» **Estratto della pagina**:
*****
In Italia, l’evasione fiscale rappresenta uno dei principali ostacoli alla crescita economica e alla giustizia sociale. Recenti studi condotti dall’Osservatorio delle Partite IVA del Ministero delle Finanze, e analizzati dal Sole 24 Ore, offrono una panoramica dettagliata delle categorie e professioni più inclini a non dichiarare correttamente i propri redditi. Questa analisi, basata sui dati dell’indice sintetico di affidabilità fiscale (Isa), mette in luce le attività che maggiormente sfuggono al controllo del fisco.
La classifica dell’evasione in Italia
Utilizzando un algoritmo che considera vari parametri come il settore economico, l’area geografica e le dinamiche dei costi principali (energia e lavoro dipendente), il Sole 24 Ore ha stilato una classifica delle attività a maggior rischio di evasione. L’analisi ha confrontato i redditi medi dei contribuenti giudicati “affidabili” (con un voto Isa superiore a 8) con quelli che hanno un voto più basso, evidenziando significative disparità.
*****
» **Dati mostrati**:
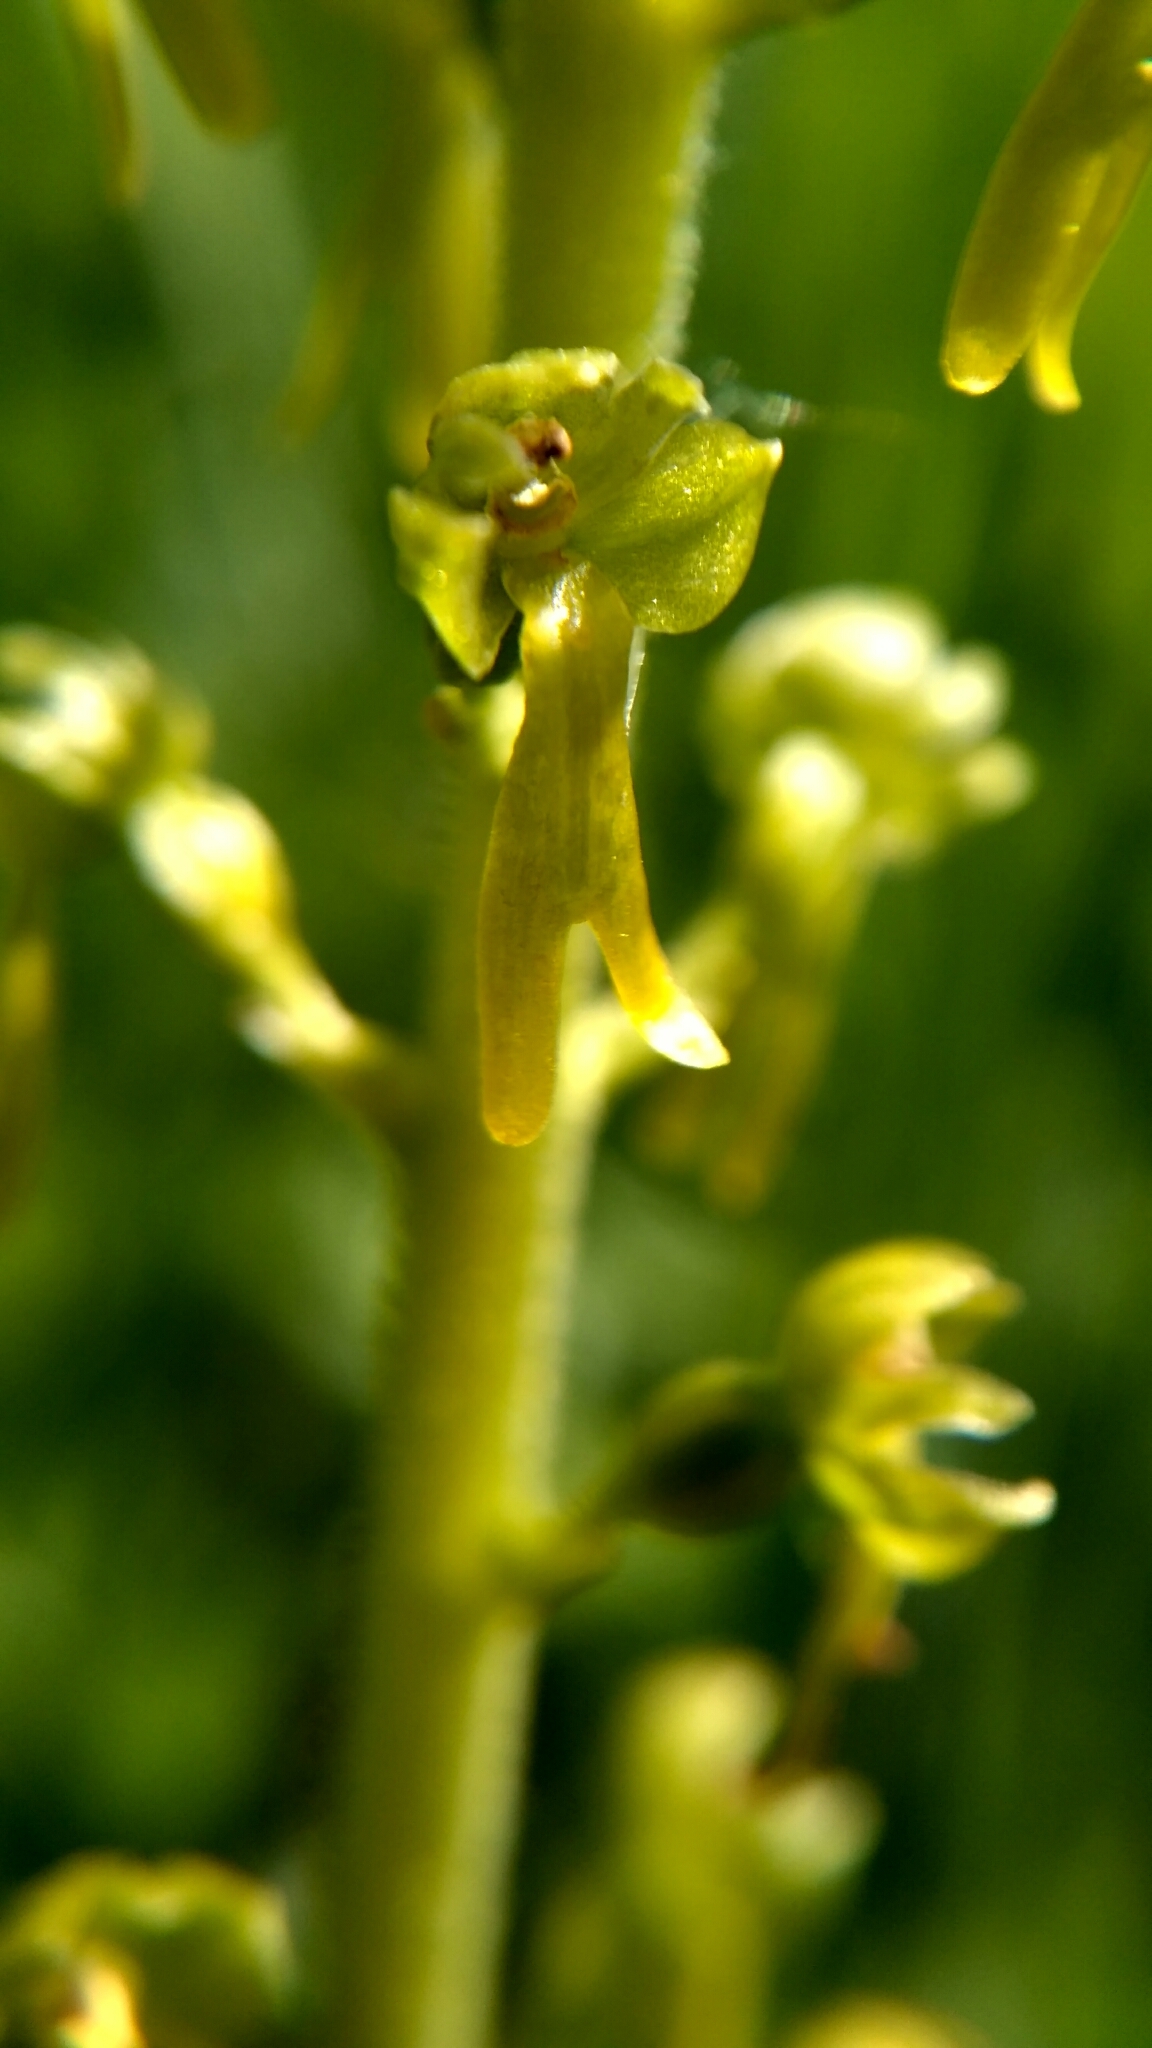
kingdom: Plantae
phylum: Tracheophyta
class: Liliopsida
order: Asparagales
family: Orchidaceae
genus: Neottia
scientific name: Neottia ovata
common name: Common twayblade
*****
» **Compiti**:
1) Rispondi a queste domande sul testo sull'evasione fiscale.
(a) Su quale indice si basa l'analisi descritta?
(b) Quali due costi principali considera l'algoritmo?
(c) Quale voto Isa devono superare i contribuenti giudicati "affidabili"?
2) Riproduci il passo del testo sull'evasione fiscale che va da "La classifica dell’evasione" a "evidenziando significative disparità.".

» **Risultati attesi**:
1)
(a) Sull'indice sintetico di affidabilità fiscale (Isa).
(b) Energia e lavoro dipendente.
(c) Un voto superiore a 8.

2)
La classifica dell’evasione in Italia
Utilizzando un algoritmo che considera vari parametri come il settore economico, l’area geografica e le dinamiche dei costi principali (energia e lavoro dipendente), il Sole 24 Ore ha stilato una classifica delle attività a maggior rischio di evasione. L’analisi ha confrontato i redditi medi dei contribuenti giudicati “affidabili” (con un voto Isa superiore a 8) con quelli che hanno un voto più basso, evidenziando significative disparità.